We were taken down the theatre area and Simon was given his scrubs to wear and I was taken into theatre. I met the midwife that was going to be looking after the baby when she was born. She was as lovely as all the other midwives I have encountered birthing my babies so I felt at ease.
It was time for the spinal block. I was nervous because I didn't really have a good history with this part. The anaesthetist was struggling to get the right angle. Everyone was so supportive and caring that I trusted that it was going to be ok. I feel so lucky to have been given such an amazing team to make sure my baby and I were safe and cared for.
It was time for me to lie on down on the table. This was it. I started to get really overwhelmed and then Simon walked in. He had a goofy look on his face, it was mixture of excitement and nerves. It must have been overwhelming for him. I had been my sisters birth partner 6 months previously for her c-section so I was a little prepared. But this was all so new for him. But he was there holding my hand reassuring me. (Oh and taking photos)
Then they began the procedure. The anaesthetist was talking me through what was going on and Simon was watching it through the reflection. It felt very surreal because I could feel what they were doing but there was no pain. Then it came, the 'your baby is about to be born'. I was so overwhelmed and relieved that it was going to be over.
She was perfect and beautiful. I was completely overwhelmed with emotion. I started to feel a little unwell and they wanted to check her over as she was born early and they needed to make sure she wouldn't need to be taken to the neonatal unit. I had suddenly got very hot and felt sick and dizzy. The anaesthetist was so reassuring and caring, she adjusted my medication and got me a cold compress and I felt much better.
We then had to wait for them stitch me back up again. This felt like it took a really long time and I just wanted to be out of there now. We were then moved to the recovery room where I was monitored closely for any signs of haemorrhage. Relieved to have my baby in my arms and to have got through a birth process I had always been so terrified of was an fitting ending to my journey through pregnancy and labour.
I am incredibly lucky that despite the complications during my pregnancies that I ended up with 3 beautiful children.
What did I learn from this labour and pregnancy?
1. That you have to be your own advocate. To ask questions when you are not sure, no matter how silly you might think you are being. That you are not an expert at this so there is no reason why you would know.
2. That every birth, like every child, is unique. You will face different challenges and triumphs during this precious time.
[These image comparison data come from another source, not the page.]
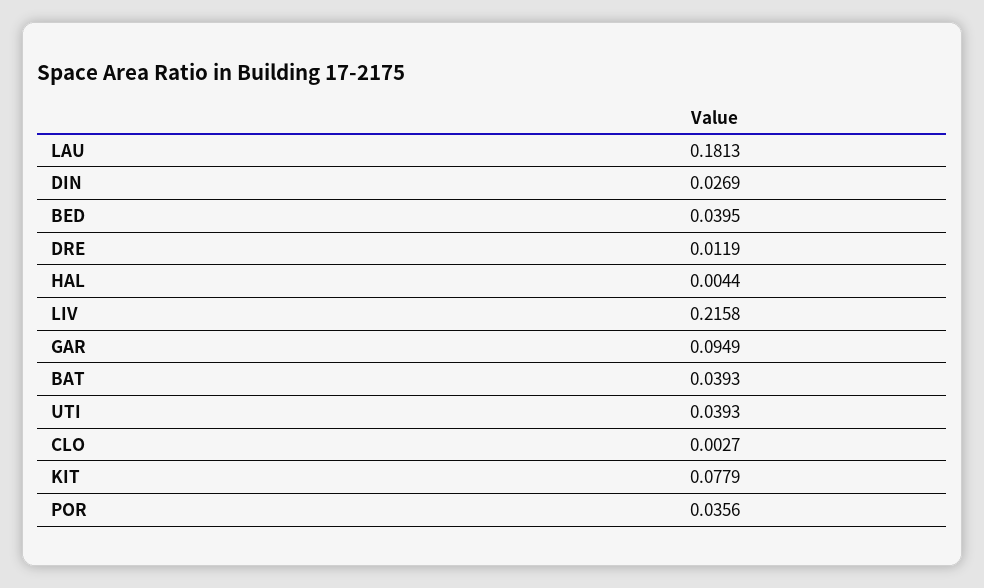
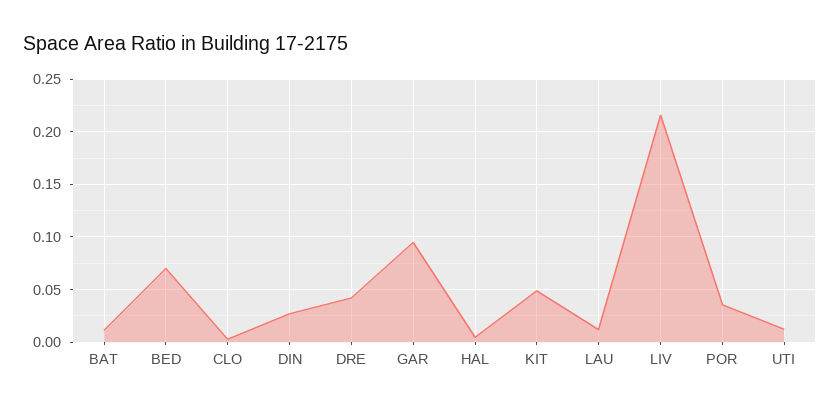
LAU: 0.1813 -> 0.01
BED: 0.0395 -> 0.07
DRE: 0.0119 -> 0.04
BAT: 0.0393 -> 0.01
UTI: 0.0393 -> 0.01
KIT: 0.0779 -> 0.05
3. That I am incredible. You are incredible. I know there are babies born every day and it is not a unique or new experience for the world but it is a new experience for us, the 1st,2nd or even 3rd time. The changes our bodies go through to grow our little babies and birth them is one of the many ways to show just how powerful and strong women are.
Becoming a mother has been, as cliche as this sounds, life changing for me. Not only in the expected way but it has awoken a passion in me. After some pretty hard recoveries from my labours I want to make sure that all mums have all the information they need to live a strong, pain free, fulfilling life.
We deserve it to be the best mothers we can be.
But more importantly, we deserve it to be our best selves.